Тут я вспомнил, как принцесса, сидя на лестнице или в гостиной, читала мне эти проникнутые любовью и заботой письма из Букингемского дворца или Виндзорского замка.

— Представляю, Ваше Величество. Я видел эти письма. Принцесса всегда на них отвечала. Но беда была в том, что вы говорили на черно-белом языке, а принцесса — на многоцветном.

Я имел в виду, что они принадлежали к разным поколениям, и, естественно, говорили на разных языках.

Впервые в жизни мне захотелось подойти к королеве и обнять ее. Но она — не принцесса, и с ней такое было немыслимо. Поэтому я просто стоял, слушал и думал о том, что, если бы британский народ увидел, с какой подлинной теплотой относилась королева к принцессе, никаких сплетен о плохих отношениях между ними не возникло бы.

Я вспомнил одно из писем, которое оставила мне принцесса:

Мне хотелось бы обнять свою свекровь.

И сейчас я своими глазами видел, что королева беспокоилась о принцессе как любящая свекровь, а не как недосягаемый монарх. Королева действительно пыталась ей помочь, и моя хозяйка об этом знала. Именно поэтому она никогда не считала своими врагами ни королеву, ни герцога Эдинбургского.

Королева все это понимала, однако добавила: «Но что бы я ни делала, она либо неправильно меня понимала, либо встречала мои действия враждебно как неуместные». Было видно, как это печалит королеву. «А ведь я просто пыталась ей помочь».

Беседа приближалась к концу, но на прощание королева, глядя на меня поверх очков, сказала еще одну вещь-«Будь осторожен, Пол. Ни один не был так близок к королевской семье, как ты. В нашей стране есть такие силы о которых ни ты, ни я не имеем понятия», — и она выразительно на меня посмотрела. Ее взгляд спрашивал: «Ты понял?».

— Хорошо, рада была с тобой поговорить, Пол, — закончила она. — Держи меня в курсе твоей деятельности, хорошо? А мне давно пора вести собак на прогулку.

Мы пожали друг другу руки. Я поклонился и вышел.

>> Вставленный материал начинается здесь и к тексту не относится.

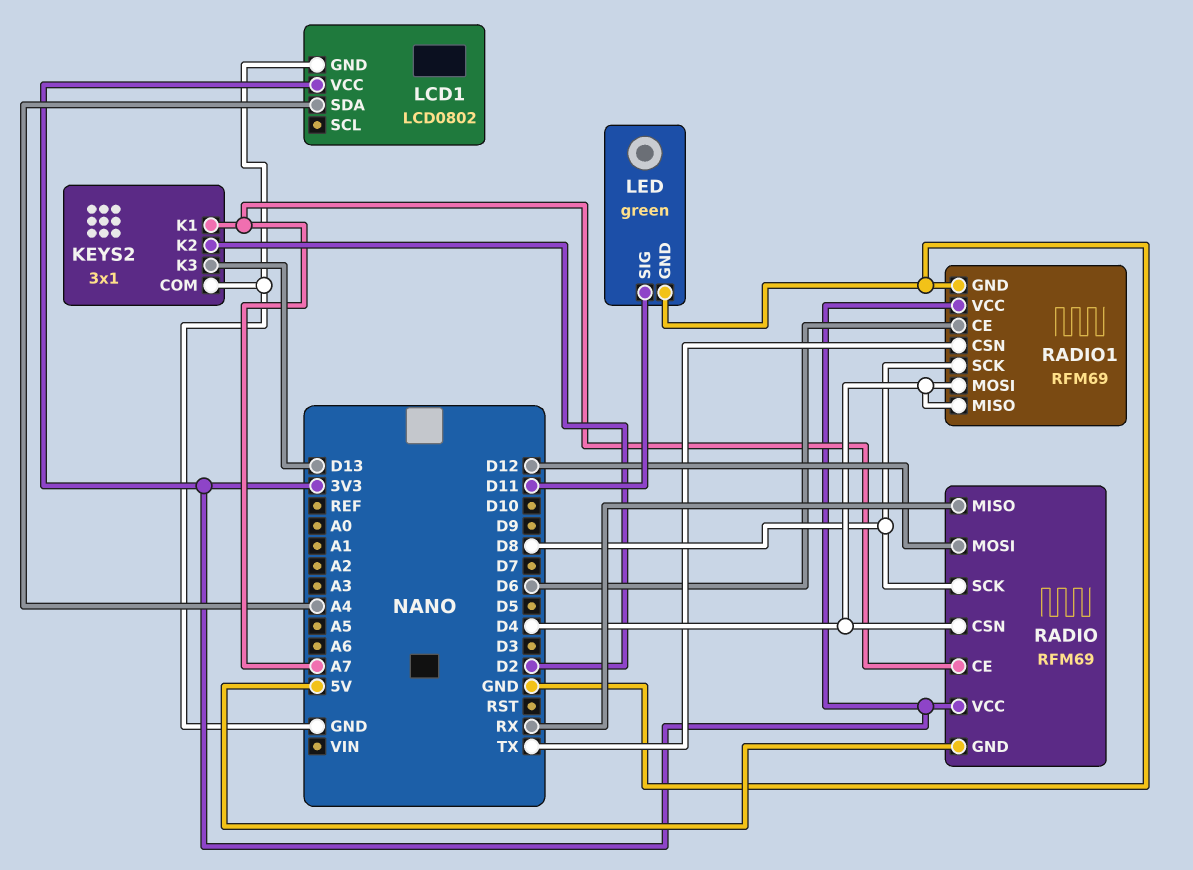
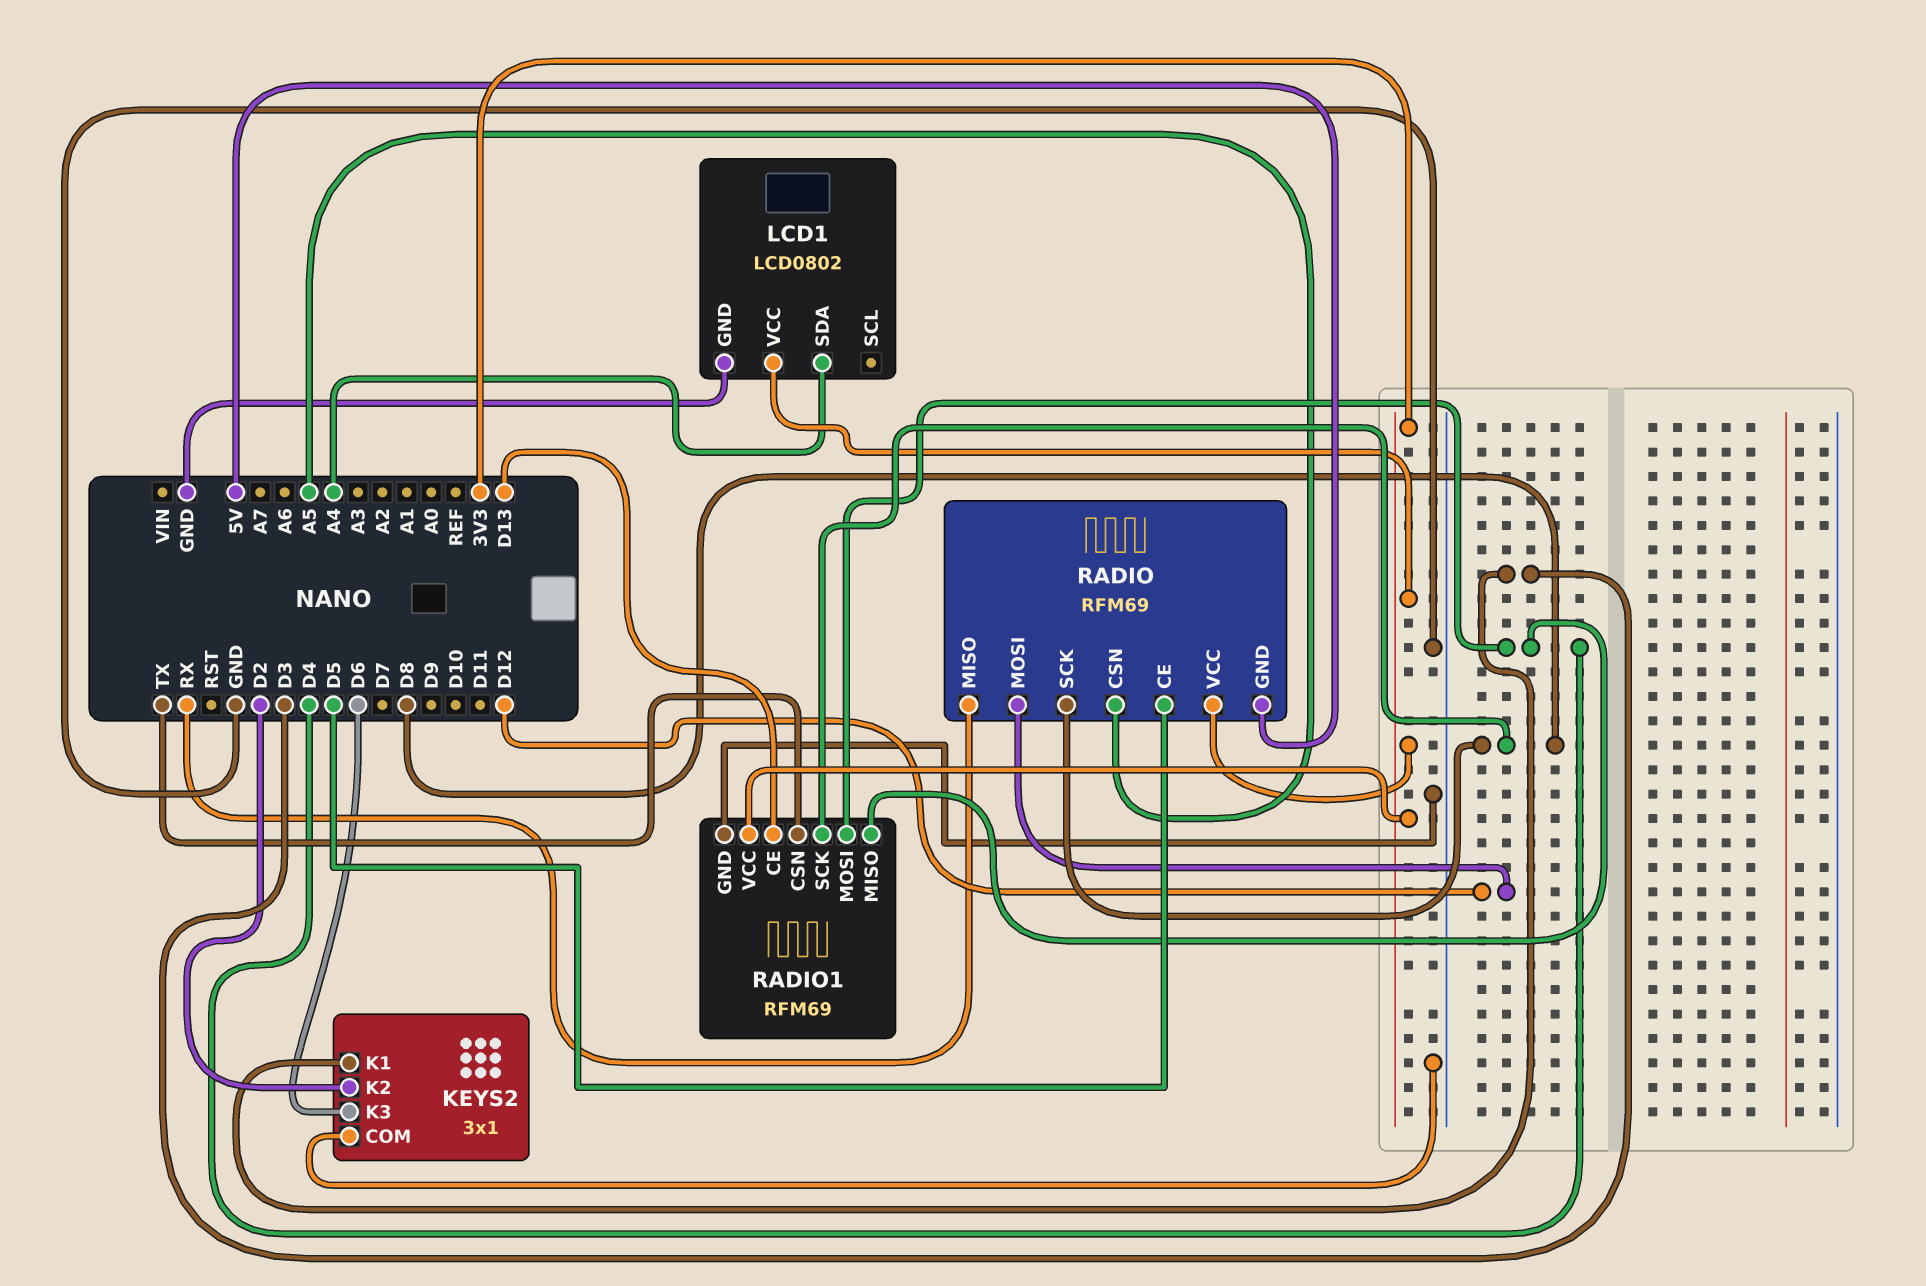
KEYS2 pin K1: A7 -> D3
KEYS2 pin K3: D13 -> D6
LED: green -> none
LED pin GND: GND -> none
LED pin SIG: D11 -> none
RADIO pin CE: A7 -> D5
RADIO pin CSN: D4 -> A5
RADIO1 pin CE: D6 -> D13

После моего процесса, когда я рассказал об этой встрече с королевой, было много разговоров относительно того, что могло означать «Будь осторожен», и вообще, могла ли королева такое сказать. Так что же она имела йФиду? Я знал только то, что она сказала. Она не пояснила и никак не уточнила свое предупреждение. Более того, в ее предупреждении не было ничего театрального. Тогда я решил просто принять к сведению то, что услышал. Она велела мне быть осторожным, и я буду осторожным — вот к какому выводу я пришел. Я так понял, что она предостерегала меня не от кого-то конкретно, она хотела, чтобы я вел себя осторожнее со всеми без исключения, потому что никто не понимал сложность положения, в котором я оказался, лучше, чем королева, и никто, лучше, чем она, не знал, насколько я был близок к принцессе.